Alfred Thayer Mahan (1840-1914), deniz gücü teorisi ve deniz stratejisi ile ilgili düşüncelerini topladığı ve 1890 yılında ilk baskısını yaptığı “Deniz Gücünün Tarih Üzerine Etkisi 1660 – 1783” adlı eseriyle, Amerika’nın deniz siyasetinde köklü değişikliklerin meydana gelmesine önayak olmuş önemli bir isimdir. Mahan, deniz gücünün; milli kalkınma, refah ve güvenlik bakımından hayati bir değere sahip olduğunu ileri sürerek, dünya üzerinde hâkimiyet kurma arzusunda olan devletlerin deniz ticaretine ve deniz aşırı üslere önem vermesi gerektiğini söylemiştir.
Mahan’ın teorileri, silah teknolojisinde yaşanan birçok dönüşüme rağmen geçerliliğini korumaya devam etmektedir. Günümüzde, devletlerarası rekabeti büyük ölçüde denizlere egemen olma yarışındaki aktörler belirlemektedir. Zira dünya ticaretinin yaklaşık %85’i deniz yoluyla yapılmaktadır. Deniz gücünün; kıyı ve liman emniyetini sağlama, dünya deniz ticaretinden pay alma ve askeri olarak da gerekli durumlarda riskli deniz sahalarına güç aktarımı yapabilme gibi birçok yönü bulunmaktadır.
Küresel güç olma iddiası taşıyan devletlerin, deniz gücüne önem verdiği ve bu alanda yaptığı yatırımlarla dünya denizlerinde her alanda artan faaliyetleriyle boy gösterdiği görülmektedir.
Ortadoğu ve Avrasya, dünyanın enerji açısından en zengin bölgelerinin başında gelmektedir. Bu durum bu coğrafyada hem deniz ticaretinden pay alma, hem de askeri tehditlerin bertaraf edilmesi hususunda deniz gücünü önemli kılmaktadır. Buna rağmen üç tarafı denizlerle çevrili Türkiye’nin etkin bir deniz gücüne şimdiye kadar kayda değer yatırım yapmaması büyük bir eksiklik olmuştur.

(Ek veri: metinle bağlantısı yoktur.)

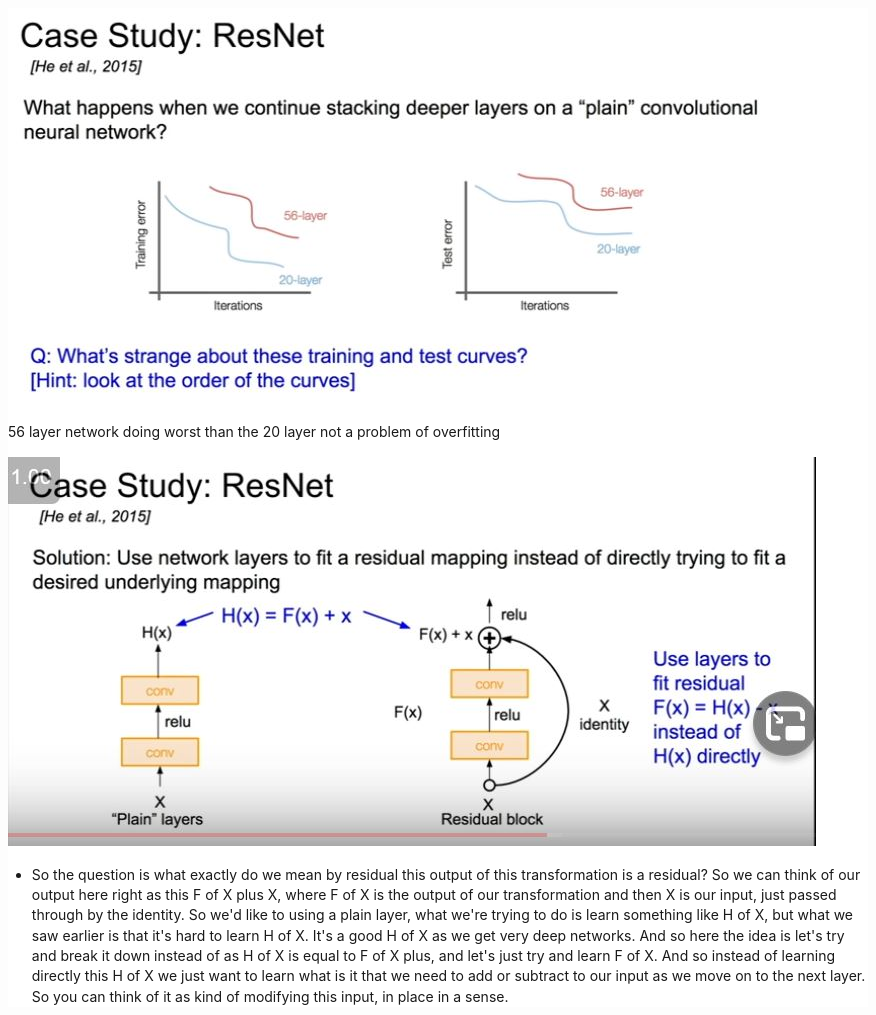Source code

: !["Problem"](./images/lecture9/img50.JPG)

56 layer network doing worst than the 20 layer not a problem of overfitting

!["Problem"](./images/lecture9/img51.JPG)

- So the question is what exactly do we mean by residual this output of this transformation is a residual? So we can think of our output here right as this F of X plus X, where F of X is the output of our transformation and then X is our input, just passed through by the identity. So we'd like to using a plain layer, what we're trying to do is learn something like H of X, but what we saw earlier is that it's hard to learn H of X. It's a good H of X as we get very deep networks. And so here the idea is let's try and break it down instead of as H of X is equal to F of X plus, and let's just try and learn F of X. And so instead of learning directly this H of X we just want to learn what is it that we need to add or subtract to our input as we move on to the next layer. So you can think of it as kind of modifying this input, in place in a sense.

Bu eksiklik Türkiye’nin tarihi bir sorunudur. Türkiye’nin deniz gücünde yaşadığı gerilemeye bir hal çaresi olmak üzere Mühendishâne-i Bahrî-i Hümâyun Mektebi 1775 yılında bu amaçla kurulmuştu. Fakat ilgisizlik ve iç hesaplaşmalar yüzünden başarı gösteremedi. Modern anlamda, ilk defa Mühendishâne-i Bahrî-i Hümâyun ile başlayan deniz mühendishânesi girişimi başarılı bir şekilde günümüze kadar ulaşsaydı, herhalde bugün Türkiye’nin deniz gücü çok ileri bir noktada olurdu.
Deniz gücü, yalnızca askeri güce indirgenemez. Bugün deniz gücünün kapsamı genişlemiş olup, uluslararası ticarete elverişli limanlar, balıkçılık faaliyetleri, deniz hukuku yetkinliği, gelişmiş offshore deniz endüstrisi, deniz teknolojileri üretimi, deniz jeolojisi ve jeofiziği gibi denizi ilgilendiren tüm alanlarda rekabet gücüne sahip olma anlamına gelmektedir.
Günümüzde birçok devletin Akdeniz’de ekonomik, politik ve askeri amaçlarla kendine üsler ve limanlar kurmanın peşine düşmesi, Türkiye’yi bölgedeki rolünü güçlendirmeye zorlamaktadır. Dolayısıyla Türkiye’nin, ilk etapta etrafındaki denizlerde sürdürülebilir etkin bir güce erişebilmesi için bu alanda planlı bir şekilde insan kaynağına yatırım yapması önemlidir. Bu hususta bir üniversiteye özel bir görev verilebilir. Burslar tasarlanabilir. Yurtdışı işbirliklerine gidilebilir.
Ancak tüm bunlar gelişigüzel yapılmamalıdır. İleriye dönük, uzun soluklu ve kalıcı olmalıdır. Bunun için Türkiye’nin bir gözü Doğu Akdeniz’de, diğer gözü de Mühendishâne-i Bahrî-i Hümâyun tecrübesinde olmalıdır ki bu konularda sağlıklı adımları atabilsin.